トランプ減税に暗雲=決裂でマスク氏も痛手 2025年06月06日 15時09分

【ワシントン、ニューヨーク時事】蜜月関係にあったトランプ米大統領と実業家イーロン・マスク氏の決裂が浮き彫りとなり、トランプ氏が実現を目指す大型減税の雲行きが怪しくなってきた。マスク氏は減税が債務膨張を招くため「忌まわしい」と痛烈に批判。SNSでネガティブキャンペーンを展開し始めたからだ。一方で、トランプ氏との近さがビジネス上の強みだっただけに、「返り血」を浴びるのは必至だ。
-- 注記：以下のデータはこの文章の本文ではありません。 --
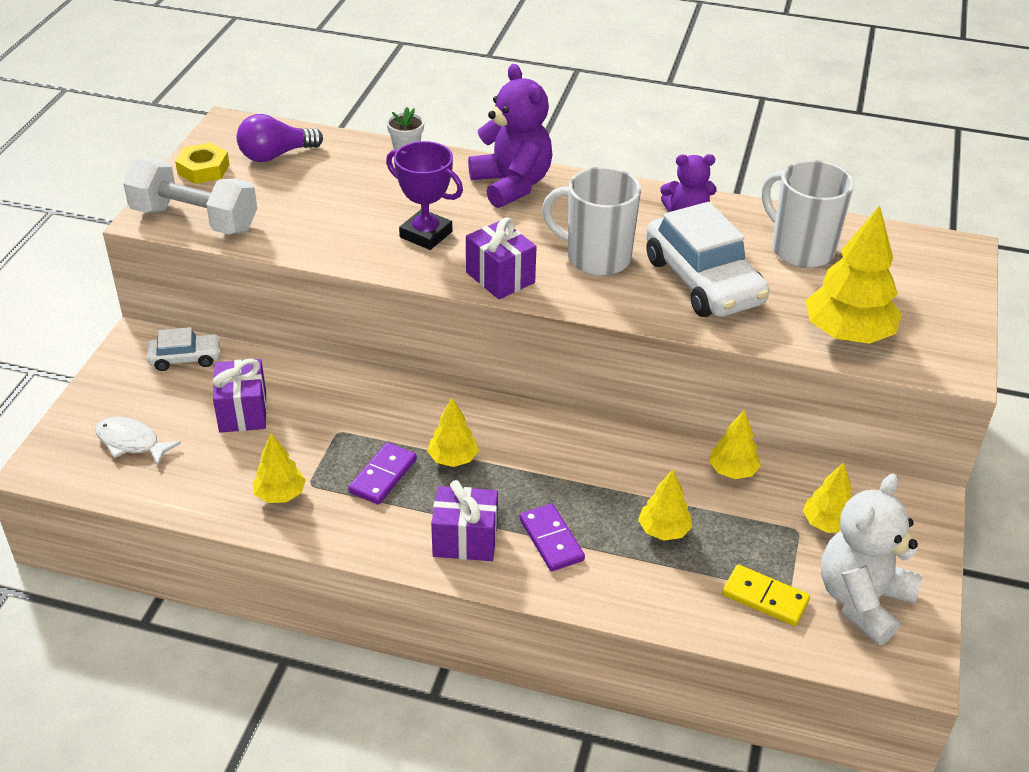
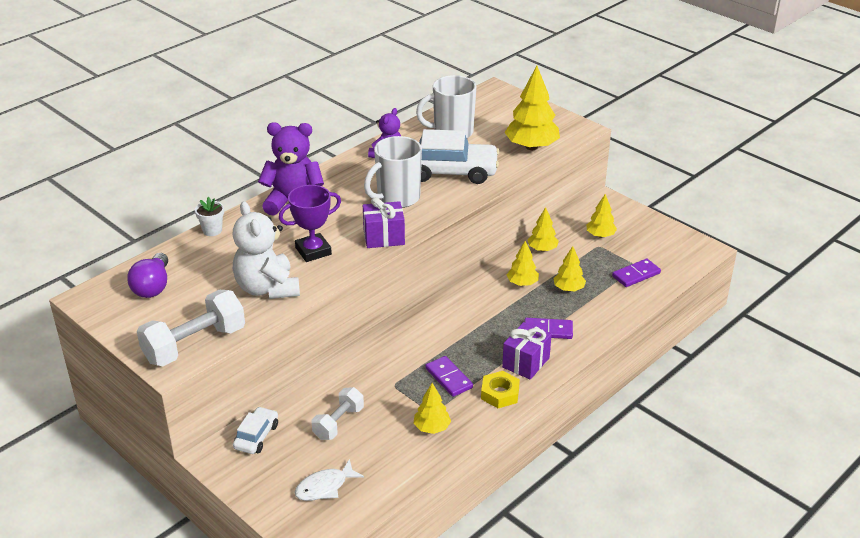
camera: 60 degrees left, 5 degrees down
yellow nut [175,143,230,184] -> yellow nut moved to [481,371,520,408]
purple gift [213,359,267,433] -> white dumbbell [312,387,364,440]
yellow tree [427,398,479,467] -> yellow tree moved to [507,241,539,286]
yellow domino [722,565,810,626] -> purple domino [612,259,661,287]
white teddy bear [821,474,922,645] -> white teddy bear moved to [232,201,300,299]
「(減税)法案より、わたしを批判した方がましだ」。トランプ氏は5日、ホワイトハウスで記者団に、肝煎りの法案に対するマスク氏の批判に不快感をあらわにした。
法案に対しては、財政規律を重視する与党共和党内からも不満が噴出している。トランプ氏は自ら反対派の説得に乗り出し、わずか1票差で下院通過にこぎ着けた。しかし、上院では一段の歳出削減を求める声が相次ぎ、審議は難航している。
マスク氏は、行政の無駄を省く新組織「政府効率化省(DOGE)」のトップとして政権入りし、行政機能の縮小や職員解雇の旗振り役を担った。財政規律派議員からは「無駄を暴露した。感謝している」と評価されるなど、影響力は無視できない。
もっとも、マスク氏が決裂で失うものは小さくない。昨年の大統領選でトランプ氏の勝利を巨額献金で支えたマスク氏には、最高経営責任者(CEO)を務める電気自動車(EV)大手テスラや宇宙企業スペースXが規制緩和や政府関連の受注に絡んで恩恵を受けられるとの魂胆があった。
市場でも、マスク氏のトランプ氏との近さからテスラ株が一時急騰し、「トランプ相場」の代表格となった。だが、マスク氏の強引な手法への反発から不買運動が起き、株価は一転低迷。トランプ氏との確執が決定的となった5日は急落し、テスラの時価総額は約22兆円も吹き飛び、同社の一日の価値喪失額として過去最大となった。
EVの販売不振に陥ったテスラにとって、マスク氏が今月に南部テキサス州で始めると宣言した自動運転の「ロボタクシー」は反転攻勢の命運を握る。トランプ氏との関係悪化で、当局がテスラへの風当たりを強めれば、復活の道は険しくなる。